_What you should do:_
Scan the entries below for the word "имени" and copy every line in which it occurs.
Start of Records for the exercise
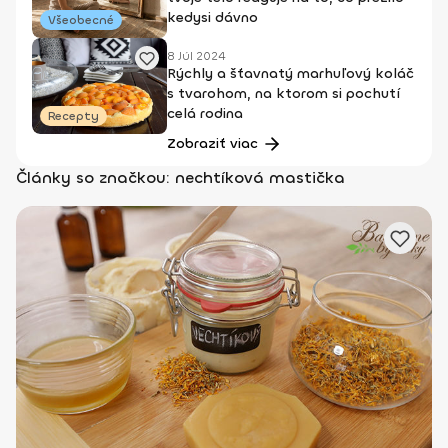
kedysi dávno
Všeobecné
8 Júl 2024
Rýchly a šťavnatý marhuľový koláč
s tvarohom, na ktorom si pochutí
celá rodina
Recepty
Zobraziť viac
Články so značkou: nechtíková mastička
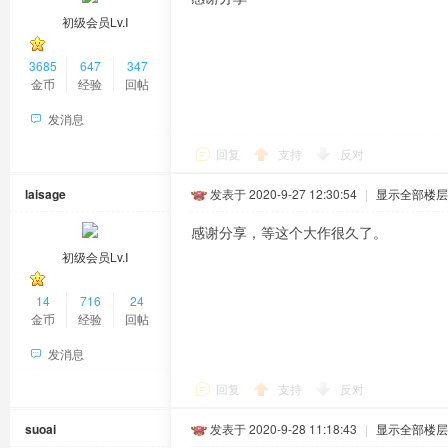
初级会员Lv.Ⅰ
3685
647
347
金币
经验
回帖
发消息
回复
支持
反对
laisage
发表于 2020-9-27 12:30:54
|
显示全部楼层
感谢分享，等这个大作很久了。
初级会员Lv.Ⅰ
14
716
24
金币
经验
回帖
发消息
回复
支持
反对
suoai
发表于 2020-9-28 11:18:43
|
显示全部楼层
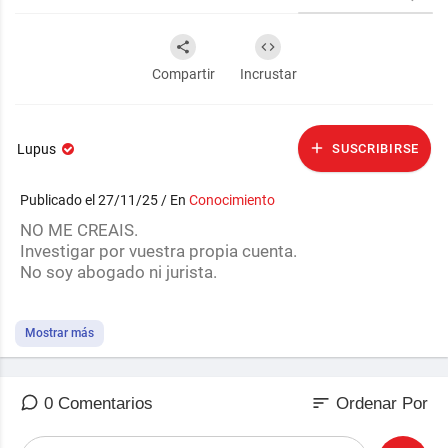
Compartir
Incrustar
Lupus
SUSCRIBIRSE
Publicado el 27/11/25 / En
Conocimiento
NO ME CREAIS.
Investigar por vuestra propia cuenta.
No soy abogado ni jurista.
Mi canal en Telegram:
https://t.me/FraudeLegal​​​​​​​​​​​
Mostrar más
En instagram: fraudelegalcanal
sort
0 Comentarios
Ordenar Por
ESTE CANAL NO DA CONSEJOS LEGALES.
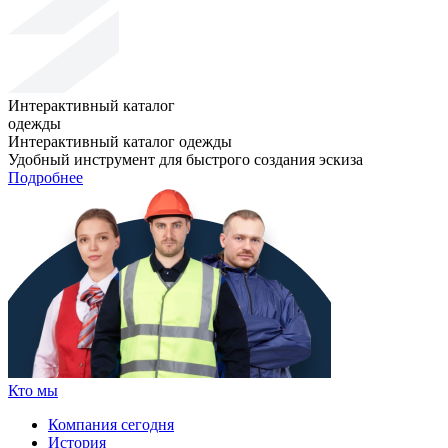
Интерактивный каталог
одежды
Интерактивный каталог одежды
Удобный инструмент для быстрого создания эскиза
Подробнее
Кто мы
Компания сегодня
История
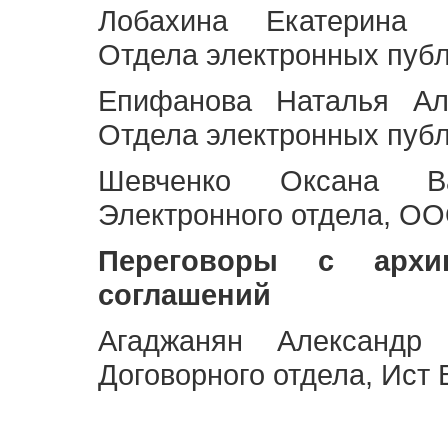
Лобахина Екатерина 
Отдела электронных публ
Епифанова Наталья Ал
Отдела электронных публ
Шевченко Оксана Ва
Электронного отдела, OO
Переговоры с архи
соглашений
Агаджанян Александр 
Договорного отдела, Ист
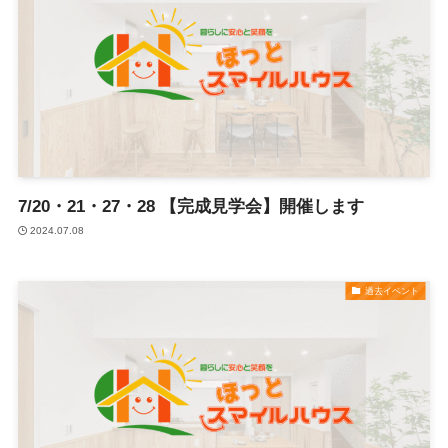
7/20・21・27・28 【完成見学会】開催します
2024.07.08
過去イベント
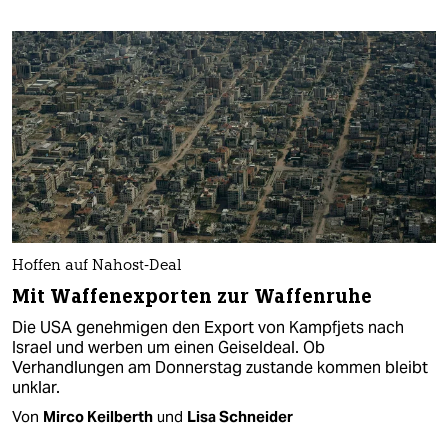
Hoffen auf Nahost-Deal
Mit Waffenexporten zur Waffenruhe
Die USA genehmigen den Export von Kampfjets nach
Israel und werben um einen Geiseldeal. Ob
Verhandlungen am Donnerstag zustande kommen bleibt
unklar.
Von
Mirco Keilberth
und
Lisa Schneider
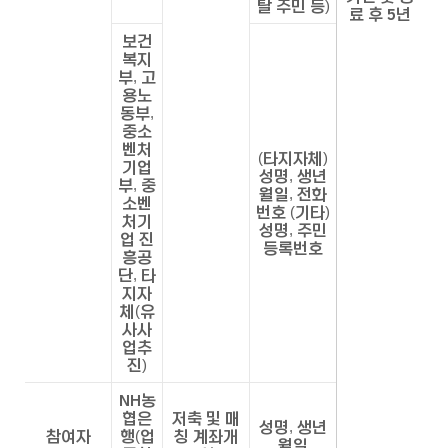
탈 주민 등)
료 후 5년
보건
복지
부, 고
용노
동부,
중소
벤처
(타지자체)
기업
성명, 생년
부, 중
월일, 전화
소벤
번호 (기타)
처기
성명, 주민
업 진
등록번호
흥공
단, 타
지자
체(유
사사
업추
진)
NH농
협은
저축 및 매
성명, 생년
참여자
행(업
칭 계좌개
월일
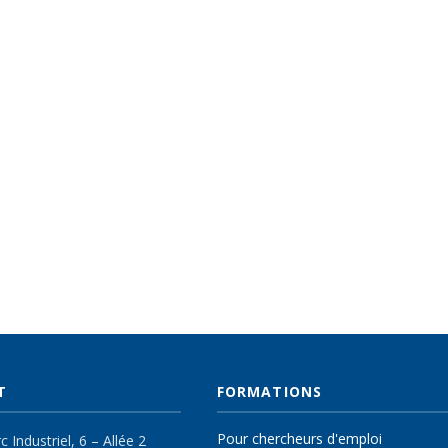
T
FORMATIONS
Pour chercheurs d'emploi
 Industriel, 6 – Allée 2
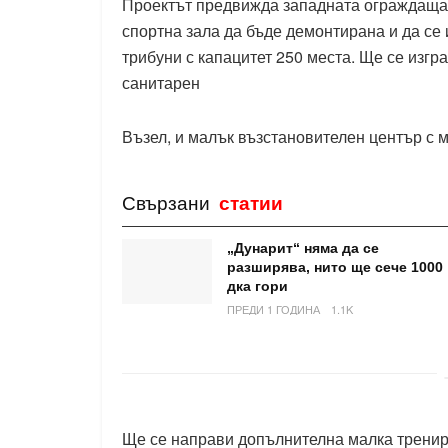
Проектът предвижда западната ограждаща
спортна зала да бъде демонтирана и да се 
трибуни с капацитет 250 места. Ще се изгр
санитарен
Възел, и малък възстановителен център с 
Свързани
статии
„Дунарит“ няма да се
разширява, нито ще сече 1000
дка гори
ПРЕДИ 1 ГОДИНА
1.1K
Ще се направи допълнителна малка трениро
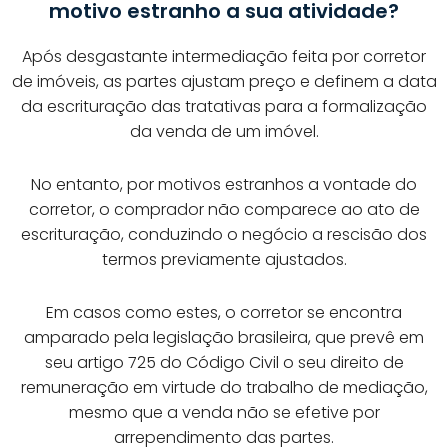
motivo estranho a sua atividade?
Após desgastante intermediação feita por corretor
de imóveis, as partes ajustam preço e definem a data
da escrituração das tratativas para a formalização
da venda de um imóvel.
No entanto, por motivos estranhos a vontade do
corretor, o comprador não comparece ao ato de
escrituração, conduzindo o negócio a rescisão dos
termos previamente ajustados.
Em casos como estes, o corretor se encontra
amparado pela legislação brasileira, que prevê em
seu artigo 725 do Código Civil o seu direito de
remuneração em virtude do trabalho de mediação,
mesmo que a venda não se efetive por
arrependimento das partes.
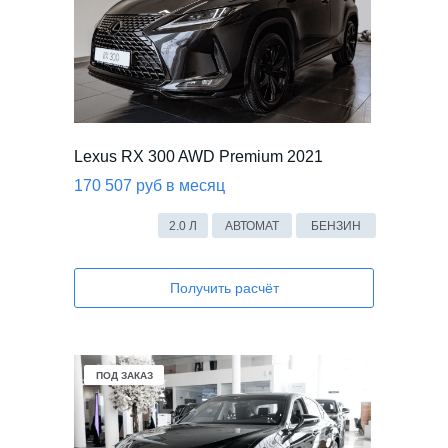
Lexus RX 300 AWD Premium 2021
170 507 руб в месяц
2.0 Л
АВТОМАТ
БЕНЗИН
Получить расчёт
В НАЛИЧИИ
ПОД ЗАКАЗ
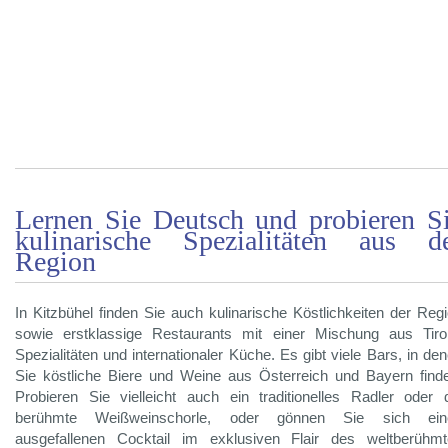
Lernen Sie Deutsch und probieren S
kulinarische Spezialitäten aus d
Region
In Kitzbühel finden Sie auch kulinarische Köstlichkeiten der Reg
sowie erstklassige Restaurants mit einer Mischung aus Tiro
Spezialitäten und internationaler Küche. Es gibt viele Bars, in de
Sie köstliche Biere und Weine aus Österreich und Bayern find
Probieren Sie vielleicht auch ein traditionelles Radler oder 
berühmte Weißweinschorle, oder gönnen Sie sich ein
ausgefallenen Cocktail im exklusiven Flair des weltberühm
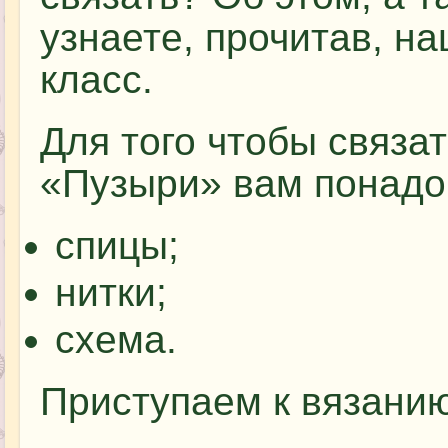
узнаете, прочитав, н
класс.
Для того чтобы связа
«Пузыри» вам понадо
спицы;
нитки;
схема.
Приступаем к вязани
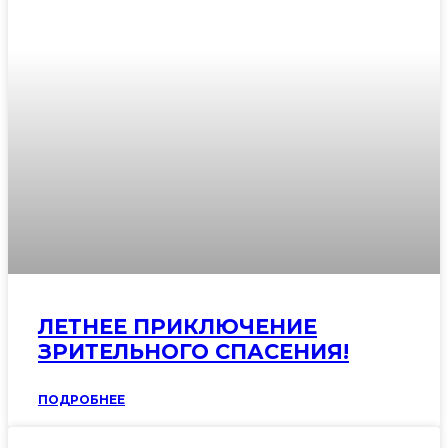
ЛЕТНЕЕ ПРИКЛЮЧЕНИЕ
ЗРИТЕЛЬНОГО СПАСЕНИЯ!
ПОДРОБНЕЕ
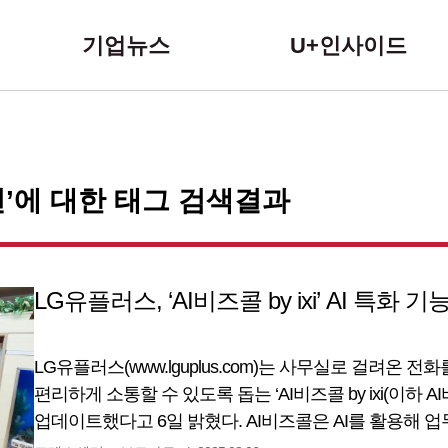
본문 바로가기
기업뉴스
U+인사이드
’에 대한 태그 검색결과
LG유플러스, ‘AI비즈콜 by ixi’ AI 특화 
LG유플러스(www.lguplus.com)는 사무실로 걸려온 
편리하게 소통할 수 있도록 돕는 ‘AI비즈콜 by ixi(이하 A
업데이트했다고 6일 밝혔다. AI비즈콜은 AI를 활용해 
편의성을 제공하는 혁신적인 솔루션으로, LG유플러스의 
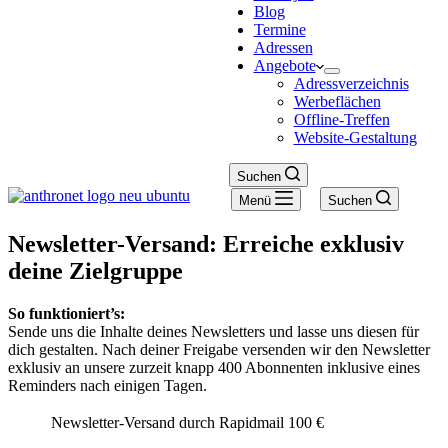
Blog
Termine
Adressen
Angebote
Adressverzeichnis
Werbeflächen
Offline-Treffen
Website-Gestaltung
Suchen
Menü
Suchen
Newsletter-Versand: Erreiche exklusiv
deine Zielgruppe
So funktioniert’s:
Sende uns die Inhalte deines Newsletters und lasse uns diesen für
dich gestalten. Nach deiner Freigabe versenden wir den Newsletter
exklusiv an unsere zurzeit knapp 400 Abonnenten inklusive eines
Reminders nach einigen Tagen.
Newsletter-Versand durch Rapidmail
100 €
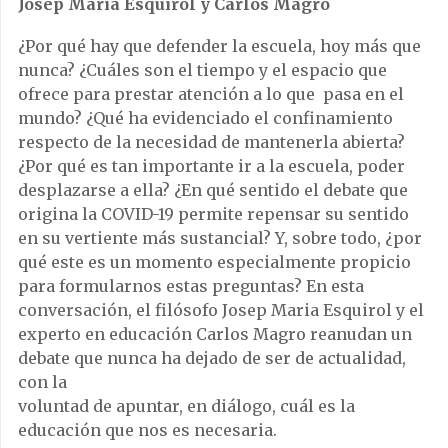
Josep Maria Esquirol y Carlos Magro
¿Por qué hay que defender la escuela, hoy más que
nunca? ¿Cuáles son el tiempo y el espacio que
ofrece para prestar atención a lo que pasa en el
mundo? ¿Qué ha evidenciado el confinamiento
respecto de la necesidad de mantenerla abierta?
¿Por qué es tan importante ir a la escuela, poder
desplazarse a ella? ¿En qué sentido el debate que
origina la COVID-19 permite repensar su sentido
en su vertiente más sustancial? Y, sobre todo, ¿por
qué este es un momento especialmente propicio
para formularnos estas preguntas? En esta
conversación, el filósofo Josep Maria Esquirol y el
experto en educación Carlos Magro reanudan un
debate que nunca ha dejado de ser de actualidad,
con la
voluntad de apuntar, en diálogo, cuál es la
educación que nos es necesaria.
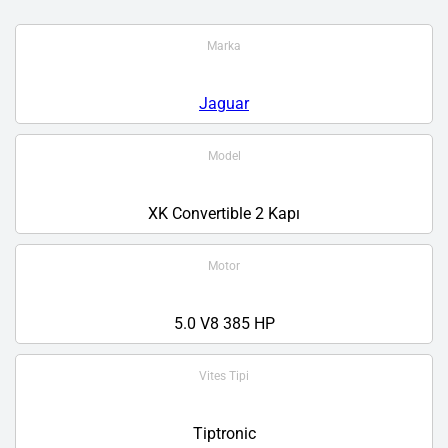
Marka
Jaguar
Model
XK Convertible 2 Kapı
Motor
5.0 V8 385 HP
Vites Tipi
Tiptronic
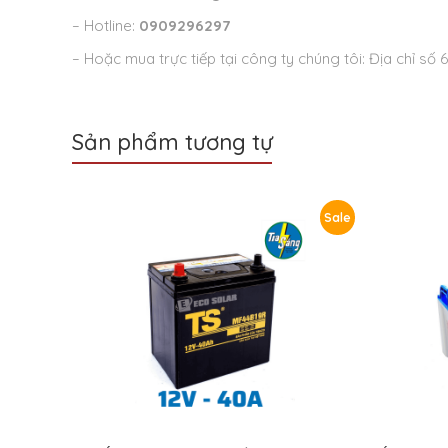
– Hotline:
0909296297
– Hoặc mua trực tiếp tại công ty chúng tôi: Địa chỉ s
Sản phẩm tương tự
Sale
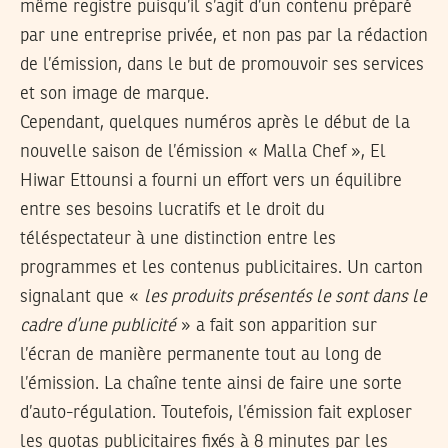
même registre puisqu’il s’agit d’un contenu préparé
par une entreprise privée, et non pas par la rédaction
de l’émission, dans le but de promouvoir ses services
et son image de marque.
Cependant, quelques numéros après le début de la
nouvelle saison de l’émission « Malla Chef », El
Hiwar Ettounsi a fourni un effort vers un équilibre
entre ses besoins lucratifs et le droit du
téléspectateur à une distinction entre les
programmes et les contenus publicitaires. Un carton
signalant que «
les produits présentés le sont dans le
cadre d’une publicité
» a fait son apparition sur
l’écran de manière permanente tout au long de
l’émission. La chaîne tente ainsi de faire une sorte
d’auto-régulation. Toutefois, l’émission fait exploser
les quotas publicitaires fixés à 8 minutes par les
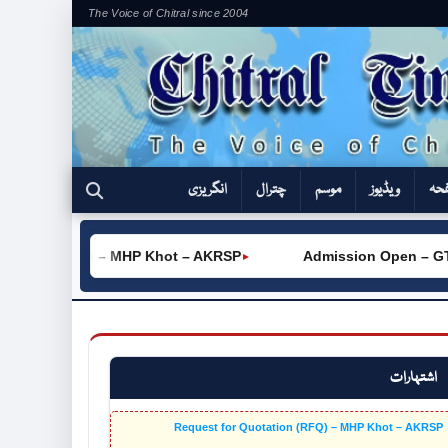
The Voice of Chitral since 2004
فحہ
ویڈیوز
موسم
چترال
انگریزی
tation (RFQ) – MHP Khot – AKRSP
Admission Open – GTVC 
►
اشتہارات
Request for Quotation (RFQ) – MHP Khot – AKRSP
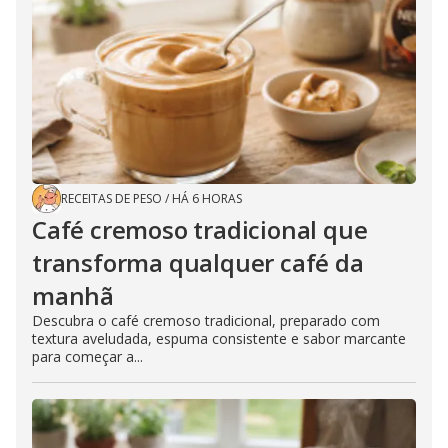
RECEITAS DE PESO
/
HÁ 6 HORAS
Café cremoso tradicional que
transforma qualquer café da
manhã
Descubra o café cremoso tradicional, preparado com
textura aveludada, espuma consistente e sabor marcante
para começar a...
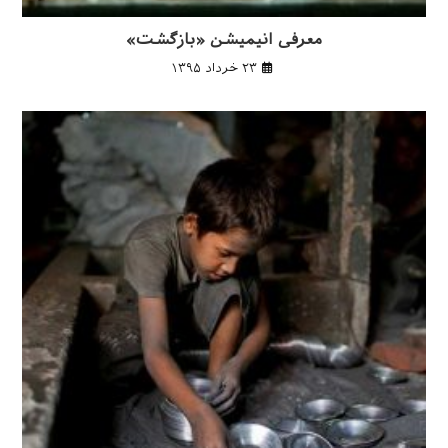
معرفی انیمیشن «بازگشت»
۲۳ خرداد ۱۳۹۵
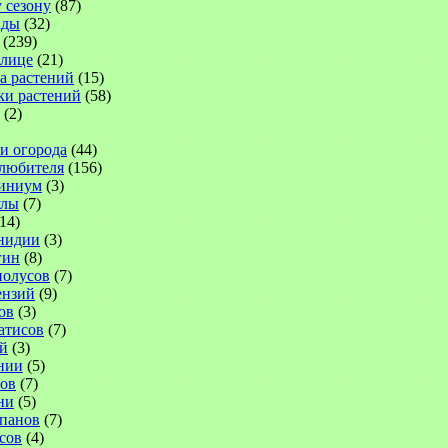
 сезону
(87)
ады
(32)
(239)
плице
(21)
а растений
(15)
ки растений
(58)
(2)
 и огорода
(44)
-любителя
(156)
иниум
(3)
улы
(7)
14)
нидии
(3)
гин
(8)
иолусов
(7)
ензий
(9)
ов
(3)
атисов
(7)
й
(3)
нии
(5)
ов
(7)
ни
(5)
панов
(7)
сов
(4)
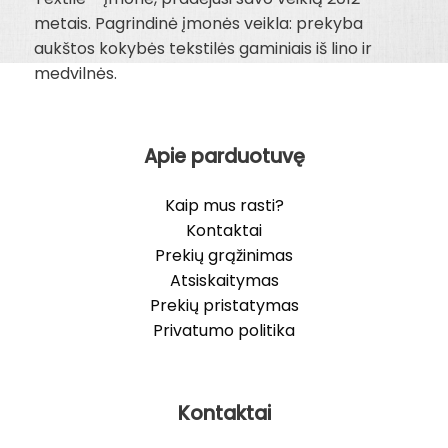
metais. Pagrindinė įmonės veikla: prekyba
aukštos kokybės tekstilės gaminiais iš lino ir
medvilnės.
Apie parduotuvę
Kaip mus rasti?
Kontaktai
Prekių grąžinimas
Atsiskaitymas
Prekių pristatymas
Privatumo politika
Kontaktai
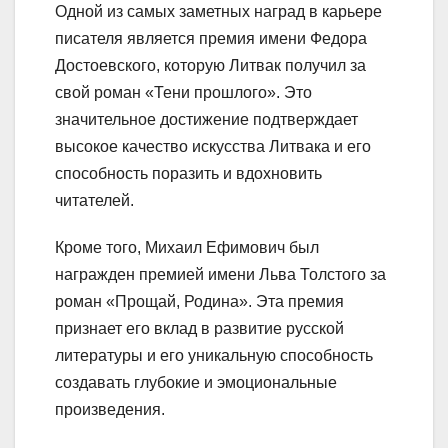
Одной из самых заметных наград в карьере
писателя является премия имени Федора
Достоевского, которую Литвак получил за
свой роман «Тени прошлого». Это
значительное достижение подтверждает
высокое качество искусства Литвака и его
способность поразить и вдохновить
читателей.
Кроме того, Михаил Ефимович был
награжден премией имени Льва Толстого за
роман «Прощай, Родина». Эта премия
признает его вклад в развитие русской
литературы и его уникальную способность
создавать глубокие и эмоциональные
произведения.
End of Records for the exercise
_Output for this task:_
писателя является премия имени Федора
награжден премией имени Льва Толстого за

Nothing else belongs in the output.